Exercise details:
Rewrite the text read from all the rows, replacing "Samstag" with "Sonntag" and keeping everything else the same. Leave the pictures out of the answer.

Data to process:
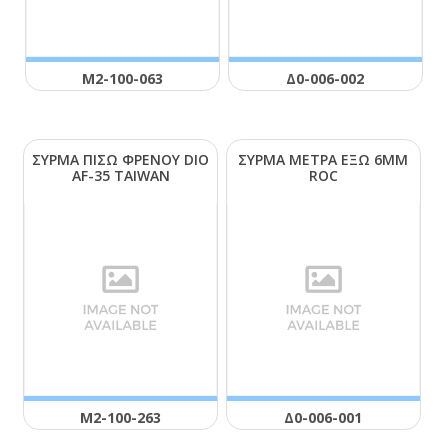
Μ2-100-063
Δ0-006-002
ΣΥΡΜΑ ΠΙΣΩ ΦΡΕΝΟΥ DΙΟ
ΣΥΡΜΑ ΜΕΤΡΑ ΕΞΩ 6ΜΜ
ΑF-35 ΤΑΙWΑΝ
RΟC
Μ2-100-263
Δ0-006-001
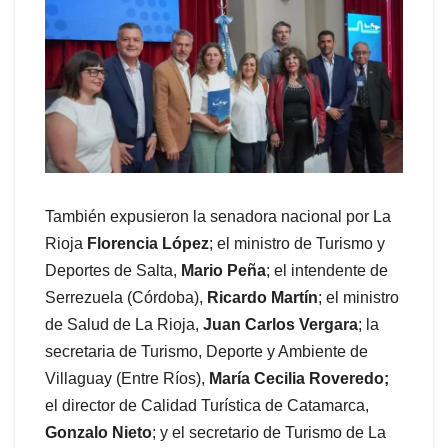
También expusieron la senadora nacional por La
Rioja
Florencia López
; el ministro de Turismo y
Deportes de Salta,
Mario Peña
; el intendente de
Serrezuela (Córdoba),
Ricardo Martín
; el ministro
de Salud de La Rioja,
Juan Carlos Vergara
; la
secretaria de Turismo, Deporte y Ambiente de
Villaguay (Entre Ríos),
María Cecilia Roveredo;
el director de Calidad Turística de Catamarca,
Gonzalo Nieto
; y el secretario de Turismo de La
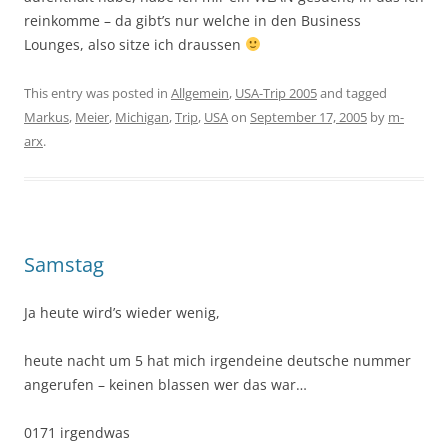
reinkomme – da gibt’s nur welche in den Business
Lounges, also sitze ich draussen
This entry was posted in
Allgemein
,
USA-Trip 2005
and tagged
Markus
,
Meier
,
Michigan
,
Trip
,
USA
on
September 17, 2005
by
m-
arx
.
Samstag
Ja heute wird’s wieder wenig,
heute nacht um 5 hat mich irgendeine deutsche nummer
angerufen – keinen blassen wer das war…
0171 irgendwas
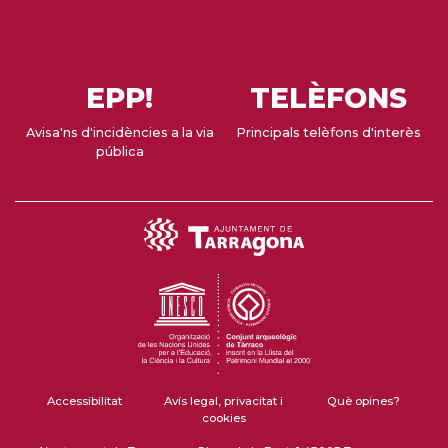
EPP!
TELÈFONS
Avisa'ns d'incidències a la via
Principals telèfons d'interès
pública
Accessibilitat
Avís legal, privacitat i
Què opines?
cookies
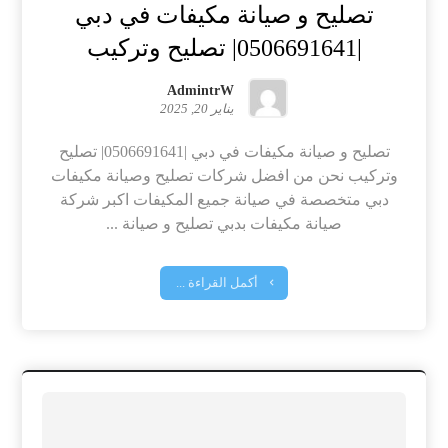
تصليح و صيانة مكيفات في دبي
|0506691641| تصليح وتركيب
AdmintrW
يناير 20, 2025
تصليح و صيانة مكيفات في دبي |0506691641| تصليح
وتركيب نحن من افضل شركات تصليح وصيانة مكيفات
دبي متخصصة في صيانة جميع المكيفات اكبر شركة
صيانة مكيفات بدبي تصليح و صيانة ...
أكمل القراءة ...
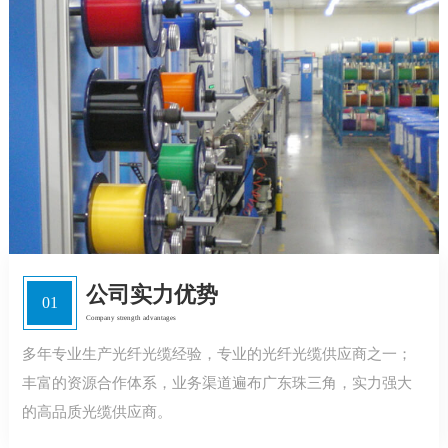
公司实力优势
01
Company strength advantages
多年专业生产光纤光缆经验，专业的光纤光缆供应商之一；
丰富的资源合作体系，业务渠道遍布广东珠三角，实力强大
的高品质光缆供应商。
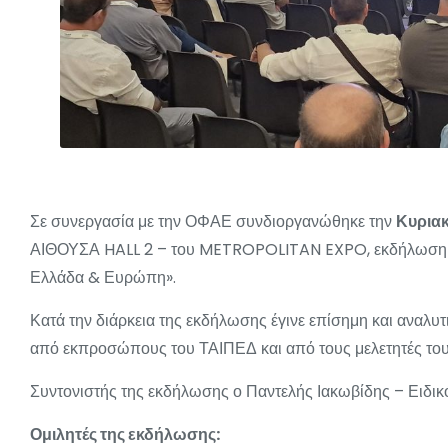
Σε συνεργασία με την ΟΦΑΕ συνδιοργανώθηκε την
Κυριακ
ΑΙΘΟΥΣΑ HALL 2 – του METROPOLITAN EXPO, εκδήλωση με 
Ελλάδα & Ευρώπη».
Κατά την διάρκεια της εκδήλωσης έγινε επίσημη και αναλυ
από εκπροσώπους του ΤΑΙΠΕΔ και από τους μελετητές του
Συντονιστής της εκδήλωσης ο Παντελής Ιακωβίδης – Ειδι
Ομιλητές της εκδήλωσης:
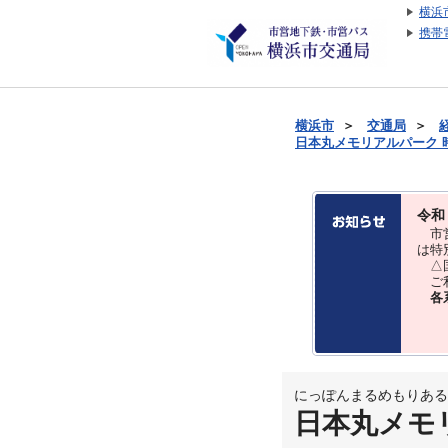
横浜
携帯
横浜市
＞
交通局
＞
日本丸メモリアルパーク 時刻
令和
市営
は特
△国
ご利
各
にっぽんまるめもりある
日本丸メモ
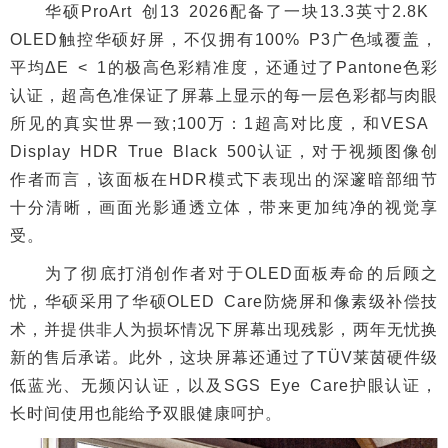
华硕ProArt 创13 2026配备了一块13.3英寸2.8K
OLED触控华硕好屏，不仅拥有100% P3广色域覆盖，
平均ΔE < 1的极高色彩精准度，还通过了Pantone色彩
认证，超高色准保证了屏幕上显示的每一层色彩都与肉眼
所见的真实世界一致;100万：1超高对比度，和VESA
Display HDR True Black 500认证，对于视频图像创
作者而言，该面板在HDR模式下表现出的深邃暗部细节
十分清晰，画面光影通透立体，带来更加纯净的视觉享
受。
为了彻底打消创作者对于OLED面板寿命的后顾之
忧，华硕采用了华硕OLED Care防烧屏和像素级补偿技
术，并提供非人为损坏情况下屏幕出现残影，两年无忧换
新的售后承诺。此外，这块屏幕还通过了TÜV莱茵硬件级
低蓝光、无频闪认证，以及SGS Eye Care护眼认证，
长时间使用也能给予双眼健康呵护。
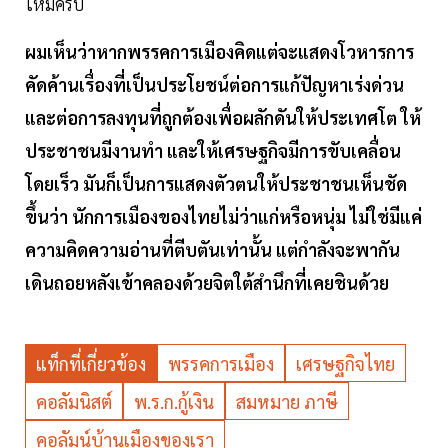
ไหมครับ
ผมเห็นว่าหากพรรคการเมืองคิดแต่จะแสดงโวหารการ
คัดค้านเรื่องที่เป็นประโยชน์ต่อการแก้ปัญหาเร่งด่วน
และต่อการลงทุนที่ถูกต้องเพื่อผลักดันให้ประเทศโต ให้
ประชาชนมีงานทำ และให้เศรษฐกิจมีการขับเคลื่อน
โดยเร็ว มันก็เป็นการแสดงตัวตนให้ประชาชนเห็นชัด
ขึ้นว่า นักการเมืองของไทยไม่ว่าแก่หรือหนุ่ม ไม่ใช่มีแค่
ความคิดความอ่านที่ตีบตันเท่านั้น แต่กำลังจะพากัน
เดินถอยหลังเข้าคลองด้วยจิตใต้สำนึกที่เคยชินด้วย
แท็กที่เกี่ยวข้อง
พรรคการเมือง
เศรษฐกิจไทย
คอลัมนิสต์
พ.ร.ก.กู้เงิน
สมหมาย ภาษี
คอลัมน์บ้านเมืองของเรา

Result of this exercise:
Μ2-100-063
Δ0-006-002
ΣΥΡΜΑ ΠΙΣΩ ΦΡΕΝΟΥ DΙΟ
ΣΥΡΜΑ ΜΕΤΡΑ ΕΞΩ 6ΜΜ
ΑF-35 ΤΑΙWΑΝ
RΟC
Μ2-100-263
Δ0-006-001
También expusieron la senadora nacional por La
Rioja
Florencia López
; el ministro de Turismo y
Deportes de Salta,
Mario Peña
; el intendente de
Serrezuela (Córdoba),
Ricardo Martín
; el ministro
de Salud de La Rioja,
Juan Carlos Vergara
; la
secretaria de Turismo, Deporte y Ambiente de
Villaguay (Entre Ríos),
María Cecilia Roveredo;
el director de Calidad Turística de Catamarca,
Gonzalo Nieto
; y el secretario de Turismo de La
reinkomme – da gibt’s nur welche in den Business
Lounges, also sitze ich draussen
This entry was posted in
Allgemein
,
USA-Trip 2005
and tagged
Markus
,
Meier
,
Michigan
,
Trip
,
USA
on
September 17, 2005
by
m-
arx
.
Sonntag
Ja heute wird’s wieder wenig,
heute nacht um 5 hat mich irgendeine deutsche nummer
angerufen – keinen blassen wer das war…
0171 irgendwas
EPP!
TELÈFONS
Avisa'ns d'incidències a la via
Principals telèfons d'interès
pública
Accessibilitat
Avís legal, privacitat i
Què opines?
cookies
تصليح و صيانة مكيفات في دبي
|0506691641| تصليح وتركيب
AdmintrW
يناير 20, 2025
تصليح و صيانة مكيفات في دبي |0506691641| تصليح
وتركيب نحن من افضل شركات تصليح وصيانة مكيفات
دبي متخصصة في صيانة جميع المكيفات اكبر شركة
صيانة مكيفات بدبي تصليح و صيانة ...
أكمل القراءة ...
公司实力优势
01
Company strength advantages
多年专业生产光纤光缆经验，专业的光纤光缆供应商之一；
丰富的资源合作体系，业务渠道遍布广东珠三角，实力强大
的高品质光缆供应商。
Σε συνεργασία με την ΟΦΑΕ συνδιοργανώθηκε την
Κυριακ
ΑΙΘΟΥΣΑ HALL 2 – του METROPOLITAN EXPO, εκδήλωση με 
Ελλάδα & Ευρώπη».
Κατά την διάρκεια της εκδήλωσης έγινε επίσημη και αναλυ
από εκπροσώπους του ΤΑΙΠΕΔ και από τους μελετητές του
Συντονιστής της εκδήλωσης ο Παντελής Ιακωβίδης – Ειδι
Ομιλητές της εκδήλωσης:
横浜
携帯
横浜市
＞
交通局
＞
日本丸メモリアルパーク 時刻
令和
市営
は特
△国
ご利
各
にっぽんまるめもりある
日本丸メモ
华硕ProArt 创13 2026配备了一块13.3英寸2.8K
OLED触控华硕好屏，不仅拥有100% P3广色域覆盖，
平均ΔE < 1的极高色彩精准度，还通过了Pantone色彩
认证，超高色准保证了屏幕上显示的每一层色彩都与肉眼
所见的真实世界一致;100万：1超高对比度，和VESA
Display HDR True Black 500认证，对于视频图像创
作者而言，该面板在HDR模式下表现出的深邃暗部细节
十分清晰，画面光影通透立体，带来更加纯净的视觉享
受。
为了彻底打消创作者对于OLED面板寿命的后顾之
忧，华硕采用了华硕OLED Care防烧屏和像素级补偿技
术，并提供非人为损坏情况下屏幕出现残影，两年无忧换
新的售后承诺。此外，这块屏幕还通过了TÜV莱茵硬件级
低蓝光、无频闪认证，以及SGS Eye Care护眼认证，
长时间使用也能给予双眼健康呵护。
ไหมครับ
ผมเห็นว่าหากพรรคการเมืองคิดแต่จะแสดงโวหารการ
คัดค้านเรื่องที่เป็นประโยชน์ต่อการแก้ปัญหาเร่งด่วน
และต่อการลงทุนที่ถูกต้องเพื่อผลักดันให้ประเทศโต ให้
ประชาชนมีงานทำ และให้เศรษฐกิจมีการขับเคลื่อน
โดยเร็ว มันก็เป็นการแสดงตัวตนให้ประชาชนเห็นชัด
ขึ้นว่า นักการเมืองของไทยไม่ว่าแก่หรือหนุ่ม ไม่ใช่มีแค่
ความคิดความอ่านที่ตีบตันเท่านั้น แต่กำลังจะพากัน
เดินถอยหลังเข้าคลองด้วยจิตใต้สำนึกที่เคยชินด้วย
แท็กที่เกี่ยวข้อง
พรรคการเมือง
เศรษฐกิจไทย
คอลัมนิสต์
พ.ร.ก.กู้เงิน
สมหมาย ภาษี
คอลัมน์บ้านเมืองของเรา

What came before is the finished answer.